Wellford v. Snyder - 137 U.S. 521 (1890)
U.S. Supreme Court
Wellford v. Snyder, 137 U.S. 521 (1890)
Wellford v. Snyder
Argued December 5, 8-9, 1890
Decided December 22, 1890
137 U.S. 521
APPEAL FROM THE SUPREME COURT
OF THE DISTRICT OF COLUMBIA
A testator bequeathed to four daughters the sum of $20,000 apiece, to be invested in public securities and held in trust by his executors for his said daughters respectively, and the income, as it accrued, applied to their several use and benefit, and directed that "from and after the intermarriage of any of them," the executors should hold the securities "belonging to the said daughter so marrying in trust for the following purposes," namely, for the maintenance of her and her husband and the survivor of them for life, and after the death of both "for such issue as she may leave at the time of her death, and in case she shall die without leaving such issue," then for her surviving sisters and the issue of any deceased sister, and declared his intention that both principal and income should be free from the control of any husband, "and, the better to secure the payment of these my daughters, fortunes," directed that if a fund appropriated to the payment of debts and legacies should be insufficient, his whole estate should be charged "to make up the deficiency to my said daughters." Held that the principal of the sum bequeathed to a daughter, who never married, vested in her absolutely, and passed by her will.
+-------+
▶ **EXERCISE GOAL**: List every passage that the case summary places in quotation marks. The records that follow come from a separate source and are unrelated to the case summary.
+-------+
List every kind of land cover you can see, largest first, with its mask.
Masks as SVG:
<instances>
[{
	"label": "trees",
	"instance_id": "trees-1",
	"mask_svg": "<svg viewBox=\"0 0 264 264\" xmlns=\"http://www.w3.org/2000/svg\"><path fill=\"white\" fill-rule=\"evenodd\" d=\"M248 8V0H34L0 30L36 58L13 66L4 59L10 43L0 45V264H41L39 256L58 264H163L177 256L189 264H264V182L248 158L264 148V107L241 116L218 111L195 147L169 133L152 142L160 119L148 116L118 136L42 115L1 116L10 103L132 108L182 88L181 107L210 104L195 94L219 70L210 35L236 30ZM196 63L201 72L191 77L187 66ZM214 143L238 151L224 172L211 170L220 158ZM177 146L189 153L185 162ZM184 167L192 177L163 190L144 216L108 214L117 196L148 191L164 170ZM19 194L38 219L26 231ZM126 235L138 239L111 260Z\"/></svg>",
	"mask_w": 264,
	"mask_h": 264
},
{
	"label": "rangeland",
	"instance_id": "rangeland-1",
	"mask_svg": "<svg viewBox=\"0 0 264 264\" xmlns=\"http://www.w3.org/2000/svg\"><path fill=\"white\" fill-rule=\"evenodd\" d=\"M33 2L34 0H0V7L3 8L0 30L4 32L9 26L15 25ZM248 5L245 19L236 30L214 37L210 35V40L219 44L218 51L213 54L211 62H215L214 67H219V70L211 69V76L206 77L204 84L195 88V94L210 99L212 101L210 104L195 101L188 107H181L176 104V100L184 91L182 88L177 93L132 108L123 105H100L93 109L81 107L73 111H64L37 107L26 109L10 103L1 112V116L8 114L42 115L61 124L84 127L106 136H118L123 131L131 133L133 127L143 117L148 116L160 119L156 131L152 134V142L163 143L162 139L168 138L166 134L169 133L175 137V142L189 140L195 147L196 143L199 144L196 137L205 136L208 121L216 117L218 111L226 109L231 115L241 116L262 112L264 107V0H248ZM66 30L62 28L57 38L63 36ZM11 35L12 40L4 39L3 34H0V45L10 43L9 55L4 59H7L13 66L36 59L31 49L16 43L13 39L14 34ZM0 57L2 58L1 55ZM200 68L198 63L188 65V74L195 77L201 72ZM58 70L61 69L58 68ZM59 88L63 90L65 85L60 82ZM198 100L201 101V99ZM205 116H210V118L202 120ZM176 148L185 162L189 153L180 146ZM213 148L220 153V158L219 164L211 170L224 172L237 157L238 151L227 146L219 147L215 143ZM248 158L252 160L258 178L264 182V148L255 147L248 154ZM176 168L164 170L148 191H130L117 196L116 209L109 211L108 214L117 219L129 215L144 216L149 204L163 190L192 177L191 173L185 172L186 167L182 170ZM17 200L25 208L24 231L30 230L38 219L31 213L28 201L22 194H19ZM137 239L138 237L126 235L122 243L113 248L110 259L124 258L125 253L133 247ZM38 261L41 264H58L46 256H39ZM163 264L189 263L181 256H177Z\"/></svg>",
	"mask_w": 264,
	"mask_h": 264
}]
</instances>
+-------+
▶ **PROBLEM SOLUTION**:
1. "from and after the intermarriage of any of them,"
2. "belonging to the said daughter so marrying in trust for the following purposes,"
3. "for such issue as she may leave at the time of her death, and in case she shall die without leaving such issue,"
4. "and, the better to secure the payment of these my daughters, fortunes,"
5. "to make up the deficiency to my said daughters."